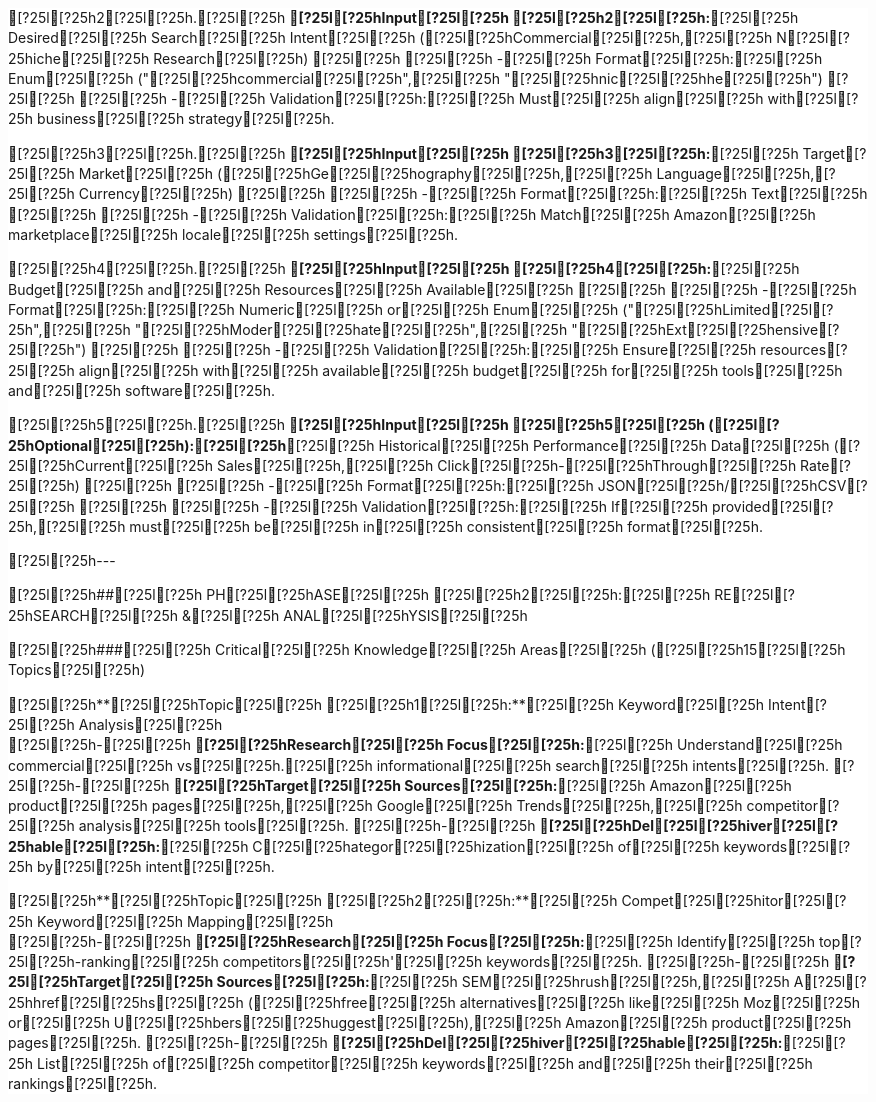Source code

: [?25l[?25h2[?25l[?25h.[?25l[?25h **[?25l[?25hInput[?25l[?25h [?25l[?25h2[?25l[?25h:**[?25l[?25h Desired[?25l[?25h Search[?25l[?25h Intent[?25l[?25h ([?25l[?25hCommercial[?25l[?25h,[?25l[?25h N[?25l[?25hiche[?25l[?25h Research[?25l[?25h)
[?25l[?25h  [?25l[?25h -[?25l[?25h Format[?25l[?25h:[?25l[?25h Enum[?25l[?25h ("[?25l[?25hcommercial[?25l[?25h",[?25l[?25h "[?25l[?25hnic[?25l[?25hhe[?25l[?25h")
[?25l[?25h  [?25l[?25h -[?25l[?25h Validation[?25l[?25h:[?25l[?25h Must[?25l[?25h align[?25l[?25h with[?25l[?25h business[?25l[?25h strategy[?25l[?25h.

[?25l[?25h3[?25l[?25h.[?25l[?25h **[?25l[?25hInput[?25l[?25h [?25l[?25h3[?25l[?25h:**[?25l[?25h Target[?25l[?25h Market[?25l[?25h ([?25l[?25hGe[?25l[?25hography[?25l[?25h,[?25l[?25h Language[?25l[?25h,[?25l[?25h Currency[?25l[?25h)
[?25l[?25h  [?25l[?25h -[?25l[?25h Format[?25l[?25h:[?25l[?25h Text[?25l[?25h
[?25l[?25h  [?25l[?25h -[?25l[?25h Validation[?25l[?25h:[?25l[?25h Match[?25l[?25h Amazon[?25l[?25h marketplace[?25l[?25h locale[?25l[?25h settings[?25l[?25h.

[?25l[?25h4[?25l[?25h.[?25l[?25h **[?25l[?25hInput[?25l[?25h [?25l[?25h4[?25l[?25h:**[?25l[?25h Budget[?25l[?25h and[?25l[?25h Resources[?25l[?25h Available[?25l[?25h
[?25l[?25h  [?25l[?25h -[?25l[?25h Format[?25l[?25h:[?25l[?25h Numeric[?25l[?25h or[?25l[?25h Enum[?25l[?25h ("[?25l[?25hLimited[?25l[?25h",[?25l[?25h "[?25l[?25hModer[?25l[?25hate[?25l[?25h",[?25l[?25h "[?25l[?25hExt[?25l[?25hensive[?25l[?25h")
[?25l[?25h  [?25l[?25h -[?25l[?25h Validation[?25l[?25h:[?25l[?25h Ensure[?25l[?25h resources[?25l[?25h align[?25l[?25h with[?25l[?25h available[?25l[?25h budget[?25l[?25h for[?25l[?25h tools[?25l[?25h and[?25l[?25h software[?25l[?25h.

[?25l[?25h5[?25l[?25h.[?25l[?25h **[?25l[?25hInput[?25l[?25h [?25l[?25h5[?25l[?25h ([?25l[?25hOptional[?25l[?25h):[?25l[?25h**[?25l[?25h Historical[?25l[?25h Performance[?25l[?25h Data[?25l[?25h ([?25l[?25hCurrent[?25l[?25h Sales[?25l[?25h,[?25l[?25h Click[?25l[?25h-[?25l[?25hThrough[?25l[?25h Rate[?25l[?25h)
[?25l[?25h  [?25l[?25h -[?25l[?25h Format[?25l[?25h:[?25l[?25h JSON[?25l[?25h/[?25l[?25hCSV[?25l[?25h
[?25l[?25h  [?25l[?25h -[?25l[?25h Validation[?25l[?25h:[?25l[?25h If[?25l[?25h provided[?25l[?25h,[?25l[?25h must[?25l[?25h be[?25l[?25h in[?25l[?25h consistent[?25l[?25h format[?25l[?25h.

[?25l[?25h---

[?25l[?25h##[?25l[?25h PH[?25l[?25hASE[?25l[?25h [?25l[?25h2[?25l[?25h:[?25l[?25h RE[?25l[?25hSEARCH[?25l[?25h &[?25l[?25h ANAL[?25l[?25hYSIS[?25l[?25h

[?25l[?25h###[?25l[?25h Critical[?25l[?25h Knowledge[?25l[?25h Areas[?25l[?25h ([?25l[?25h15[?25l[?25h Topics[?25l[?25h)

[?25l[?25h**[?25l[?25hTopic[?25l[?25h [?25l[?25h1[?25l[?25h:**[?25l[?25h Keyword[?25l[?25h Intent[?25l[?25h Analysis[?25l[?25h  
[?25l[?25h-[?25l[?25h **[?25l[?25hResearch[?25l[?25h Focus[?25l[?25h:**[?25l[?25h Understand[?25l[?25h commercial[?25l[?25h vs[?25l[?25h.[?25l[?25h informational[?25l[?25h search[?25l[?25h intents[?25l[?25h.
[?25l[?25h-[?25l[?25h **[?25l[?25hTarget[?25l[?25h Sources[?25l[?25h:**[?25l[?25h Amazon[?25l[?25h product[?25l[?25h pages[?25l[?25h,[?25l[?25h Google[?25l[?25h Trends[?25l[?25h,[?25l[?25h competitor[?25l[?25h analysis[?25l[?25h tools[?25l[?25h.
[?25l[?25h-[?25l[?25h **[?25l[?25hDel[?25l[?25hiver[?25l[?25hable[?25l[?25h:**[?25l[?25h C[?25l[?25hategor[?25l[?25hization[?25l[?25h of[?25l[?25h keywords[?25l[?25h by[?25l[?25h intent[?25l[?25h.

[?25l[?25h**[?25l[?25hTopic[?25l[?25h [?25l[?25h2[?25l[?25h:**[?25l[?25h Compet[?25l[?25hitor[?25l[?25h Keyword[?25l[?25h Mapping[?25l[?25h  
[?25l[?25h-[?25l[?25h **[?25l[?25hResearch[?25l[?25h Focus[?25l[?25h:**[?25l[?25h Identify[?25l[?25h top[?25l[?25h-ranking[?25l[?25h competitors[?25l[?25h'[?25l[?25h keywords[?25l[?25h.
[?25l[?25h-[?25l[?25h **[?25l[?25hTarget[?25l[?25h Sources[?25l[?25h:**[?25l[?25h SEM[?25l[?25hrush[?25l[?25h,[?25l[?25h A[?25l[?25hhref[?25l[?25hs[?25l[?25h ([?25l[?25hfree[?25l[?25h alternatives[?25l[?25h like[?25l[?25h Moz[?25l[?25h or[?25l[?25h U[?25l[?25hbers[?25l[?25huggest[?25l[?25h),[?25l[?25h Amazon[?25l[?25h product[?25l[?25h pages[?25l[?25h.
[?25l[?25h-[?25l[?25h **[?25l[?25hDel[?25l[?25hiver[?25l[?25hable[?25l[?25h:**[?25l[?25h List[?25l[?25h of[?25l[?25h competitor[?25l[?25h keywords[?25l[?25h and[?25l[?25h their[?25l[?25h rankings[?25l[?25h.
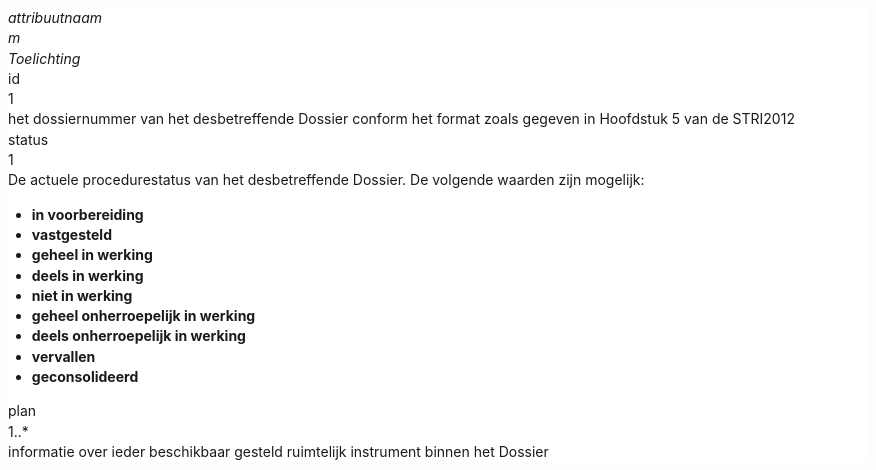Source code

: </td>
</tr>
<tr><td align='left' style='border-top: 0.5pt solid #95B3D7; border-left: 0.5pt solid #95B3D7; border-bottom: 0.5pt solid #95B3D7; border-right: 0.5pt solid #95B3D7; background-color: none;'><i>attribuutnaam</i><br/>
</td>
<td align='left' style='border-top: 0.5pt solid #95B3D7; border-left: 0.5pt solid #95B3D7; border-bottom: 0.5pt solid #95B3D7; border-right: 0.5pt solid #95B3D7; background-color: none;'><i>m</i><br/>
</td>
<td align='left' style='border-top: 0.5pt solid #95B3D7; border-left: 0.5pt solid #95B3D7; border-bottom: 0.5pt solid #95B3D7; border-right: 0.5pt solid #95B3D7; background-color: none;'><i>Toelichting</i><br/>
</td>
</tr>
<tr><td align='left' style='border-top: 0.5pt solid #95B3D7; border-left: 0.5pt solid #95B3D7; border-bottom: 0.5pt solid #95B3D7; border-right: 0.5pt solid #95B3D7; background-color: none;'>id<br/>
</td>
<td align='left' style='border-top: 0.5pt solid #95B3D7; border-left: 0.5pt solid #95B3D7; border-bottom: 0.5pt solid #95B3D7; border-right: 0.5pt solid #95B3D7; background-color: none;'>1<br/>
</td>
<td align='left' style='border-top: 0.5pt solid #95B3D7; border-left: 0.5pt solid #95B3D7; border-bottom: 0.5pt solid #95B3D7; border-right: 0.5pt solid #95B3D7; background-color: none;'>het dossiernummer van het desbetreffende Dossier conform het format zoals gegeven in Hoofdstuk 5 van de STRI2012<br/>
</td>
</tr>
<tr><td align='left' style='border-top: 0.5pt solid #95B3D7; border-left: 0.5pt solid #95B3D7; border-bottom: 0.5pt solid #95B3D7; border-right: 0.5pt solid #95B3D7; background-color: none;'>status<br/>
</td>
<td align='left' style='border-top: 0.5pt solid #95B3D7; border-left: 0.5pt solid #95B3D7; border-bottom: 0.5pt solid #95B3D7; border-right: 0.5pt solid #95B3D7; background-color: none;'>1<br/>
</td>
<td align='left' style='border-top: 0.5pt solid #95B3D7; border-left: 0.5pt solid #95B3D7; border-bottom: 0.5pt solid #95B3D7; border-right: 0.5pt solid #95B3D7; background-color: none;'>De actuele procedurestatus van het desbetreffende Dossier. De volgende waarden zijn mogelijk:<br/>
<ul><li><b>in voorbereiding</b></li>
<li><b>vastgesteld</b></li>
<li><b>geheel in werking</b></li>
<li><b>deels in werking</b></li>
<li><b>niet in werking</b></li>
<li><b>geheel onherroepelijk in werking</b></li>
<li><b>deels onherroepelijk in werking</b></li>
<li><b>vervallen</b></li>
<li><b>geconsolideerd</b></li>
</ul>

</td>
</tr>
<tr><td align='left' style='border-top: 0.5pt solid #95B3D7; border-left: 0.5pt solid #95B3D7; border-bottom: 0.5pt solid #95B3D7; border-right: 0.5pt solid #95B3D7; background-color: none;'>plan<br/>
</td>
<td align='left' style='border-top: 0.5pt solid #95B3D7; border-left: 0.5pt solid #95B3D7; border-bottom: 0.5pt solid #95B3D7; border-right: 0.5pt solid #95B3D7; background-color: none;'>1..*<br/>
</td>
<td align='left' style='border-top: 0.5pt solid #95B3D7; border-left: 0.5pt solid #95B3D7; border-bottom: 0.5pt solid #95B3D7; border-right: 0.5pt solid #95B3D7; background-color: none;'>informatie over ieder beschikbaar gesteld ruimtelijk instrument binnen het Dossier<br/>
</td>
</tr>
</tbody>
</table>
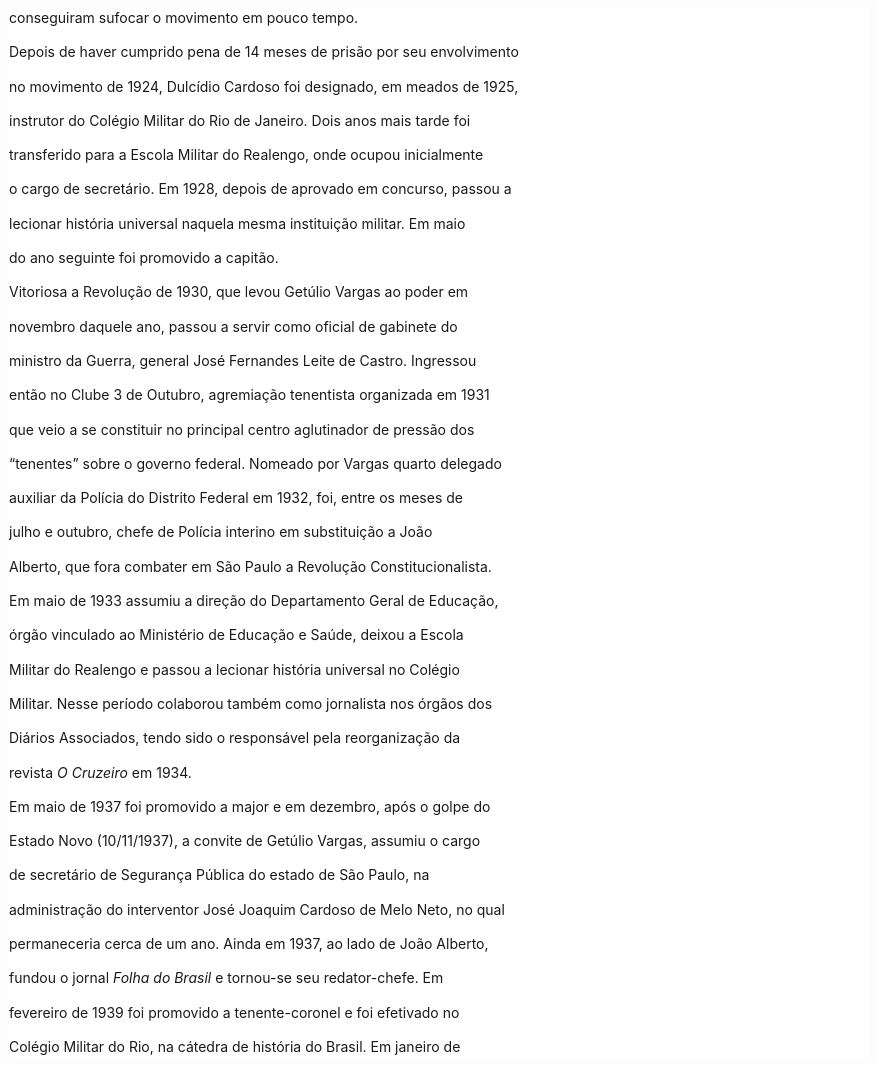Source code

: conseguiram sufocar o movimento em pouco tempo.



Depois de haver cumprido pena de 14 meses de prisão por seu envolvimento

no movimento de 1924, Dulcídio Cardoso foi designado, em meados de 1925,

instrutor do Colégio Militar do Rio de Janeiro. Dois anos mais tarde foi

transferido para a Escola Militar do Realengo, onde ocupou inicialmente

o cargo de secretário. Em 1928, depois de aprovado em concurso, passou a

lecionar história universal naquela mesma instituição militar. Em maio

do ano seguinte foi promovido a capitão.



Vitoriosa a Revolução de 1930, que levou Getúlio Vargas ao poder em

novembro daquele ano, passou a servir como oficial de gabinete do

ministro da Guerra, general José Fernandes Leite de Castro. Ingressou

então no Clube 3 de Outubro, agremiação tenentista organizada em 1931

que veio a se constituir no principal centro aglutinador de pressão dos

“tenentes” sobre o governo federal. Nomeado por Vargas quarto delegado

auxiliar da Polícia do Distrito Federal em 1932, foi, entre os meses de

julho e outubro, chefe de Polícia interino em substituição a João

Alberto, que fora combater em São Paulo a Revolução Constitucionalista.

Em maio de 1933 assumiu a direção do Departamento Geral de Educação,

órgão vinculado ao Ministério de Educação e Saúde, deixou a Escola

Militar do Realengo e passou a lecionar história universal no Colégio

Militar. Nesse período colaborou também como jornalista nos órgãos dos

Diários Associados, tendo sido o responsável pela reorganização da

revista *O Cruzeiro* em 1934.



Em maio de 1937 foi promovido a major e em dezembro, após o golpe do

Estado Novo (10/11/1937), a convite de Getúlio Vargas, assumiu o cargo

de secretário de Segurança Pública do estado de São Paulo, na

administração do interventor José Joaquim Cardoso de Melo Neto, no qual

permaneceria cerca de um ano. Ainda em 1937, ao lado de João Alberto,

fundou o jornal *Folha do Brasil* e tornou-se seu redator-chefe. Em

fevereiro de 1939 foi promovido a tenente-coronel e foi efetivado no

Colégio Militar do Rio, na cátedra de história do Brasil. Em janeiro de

════════

TRY IT:
Exactly the lines from the one containing "permaneceria cerca de" to the last line of the entries above must be duplicated, with both of those lines included and nothing more.

YOUR SOLUTION:
permaneceria cerca de um ano. Ainda em 1937, ao lado de João Alberto,

fundou o jornal *Folha do Brasil* e tornou-se seu redator-chefe. Em

fevereiro de 1939 foi promovido a tenente-coronel e foi efetivado no

Colégio Militar do Rio, na cátedra de história do Brasil. Em janeiro de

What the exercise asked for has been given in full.